Transcribe the stretch of lines below, from the line containing "scientific name: Medicago sativa" through the last line of the records, reproducing each one exactly.

Collected data entries
--- begin ---

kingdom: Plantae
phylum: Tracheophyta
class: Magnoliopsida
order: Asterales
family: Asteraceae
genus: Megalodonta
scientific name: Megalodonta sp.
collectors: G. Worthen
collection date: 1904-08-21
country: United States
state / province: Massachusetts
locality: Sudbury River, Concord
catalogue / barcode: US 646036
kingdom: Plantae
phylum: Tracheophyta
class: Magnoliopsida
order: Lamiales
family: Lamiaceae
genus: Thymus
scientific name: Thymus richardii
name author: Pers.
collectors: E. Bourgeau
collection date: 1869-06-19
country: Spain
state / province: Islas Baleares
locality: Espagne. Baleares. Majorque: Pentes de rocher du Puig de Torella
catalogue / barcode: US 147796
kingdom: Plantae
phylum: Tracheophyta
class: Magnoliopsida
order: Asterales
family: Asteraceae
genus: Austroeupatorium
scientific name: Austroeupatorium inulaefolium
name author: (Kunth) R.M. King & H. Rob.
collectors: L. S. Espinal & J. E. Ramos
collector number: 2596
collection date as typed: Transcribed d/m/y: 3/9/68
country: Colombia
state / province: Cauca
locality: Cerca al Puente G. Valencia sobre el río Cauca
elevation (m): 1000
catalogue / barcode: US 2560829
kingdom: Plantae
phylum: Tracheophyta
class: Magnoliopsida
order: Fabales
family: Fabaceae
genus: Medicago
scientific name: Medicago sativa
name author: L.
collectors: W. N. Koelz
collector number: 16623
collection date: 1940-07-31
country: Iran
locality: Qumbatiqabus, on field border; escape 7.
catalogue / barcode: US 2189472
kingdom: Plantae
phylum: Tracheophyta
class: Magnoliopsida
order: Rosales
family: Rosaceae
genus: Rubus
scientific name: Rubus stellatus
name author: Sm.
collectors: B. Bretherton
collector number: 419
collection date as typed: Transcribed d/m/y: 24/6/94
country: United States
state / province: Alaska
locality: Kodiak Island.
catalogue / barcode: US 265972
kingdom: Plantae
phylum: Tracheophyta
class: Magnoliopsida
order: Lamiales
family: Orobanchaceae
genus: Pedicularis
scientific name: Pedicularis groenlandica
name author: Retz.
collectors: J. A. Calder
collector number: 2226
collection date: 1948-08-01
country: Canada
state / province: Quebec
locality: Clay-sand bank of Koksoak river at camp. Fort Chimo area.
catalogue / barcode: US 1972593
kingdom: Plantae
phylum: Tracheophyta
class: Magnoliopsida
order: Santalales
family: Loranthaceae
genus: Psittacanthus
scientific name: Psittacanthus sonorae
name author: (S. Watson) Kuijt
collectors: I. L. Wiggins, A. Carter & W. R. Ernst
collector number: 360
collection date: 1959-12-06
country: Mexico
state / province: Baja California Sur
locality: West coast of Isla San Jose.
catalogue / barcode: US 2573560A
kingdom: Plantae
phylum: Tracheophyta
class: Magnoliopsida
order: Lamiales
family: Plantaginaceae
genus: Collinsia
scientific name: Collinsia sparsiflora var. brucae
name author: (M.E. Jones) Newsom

--- end ---

* _Written reply_
scientific name: Medicago sativa
name author: L.
collectors: W. N. Koelz
collector number: 16623
collection date: 1940-07-31
country: Iran
locality: Qumbatiqabus, on field border; escape 7.
catalogue / barcode: US 2189472
kingdom: Plantae
phylum: Tracheophyta
class: Magnoliopsida
order: Rosales
family: Rosaceae
genus: Rubus
scientific name: Rubus stellatus
name author: Sm.
collectors: B. Bretherton
collector number: 419
collection date as typed: Transcribed d/m/y: 24/6/94
country: United States
state / province: Alaska
locality: Kodiak Island.
catalogue / barcode: US 265972
kingdom: Plantae
phylum: Tracheophyta
class: Magnoliopsida
order: Lamiales
family: Orobanchaceae
genus: Pedicularis
scientific name: Pedicularis groenlandica
name author: Retz.
collectors: J. A. Calder
collector number: 2226
collection date: 1948-08-01
country: Canada
state / province: Quebec
locality: Clay-sand bank of Koksoak river at camp. Fort Chimo area.
catalogue / barcode: US 1972593
kingdom: Plantae
phylum: Tracheophyta
class: Magnoliopsida
order: Santalales
family: Loranthaceae
genus: Psittacanthus
scientific name: Psittacanthus sonorae
name author: (S. Watson) Kuijt
collectors: I. L. Wiggins, A. Carter & W. R. Ernst
collector number: 360
collection date: 1959-12-06
country: Mexico
state / province: Baja California Sur
locality: West coast of Isla San Jose.
catalogue / barcode: US 2573560A
kingdom: Plantae
phylum: Tracheophyta
class: Magnoliopsida
order: Lamiales
family: Plantaginaceae
genus: Collinsia
scientific name: Collinsia sparsiflora var. brucae
name author: (M.E. Jones) Newsom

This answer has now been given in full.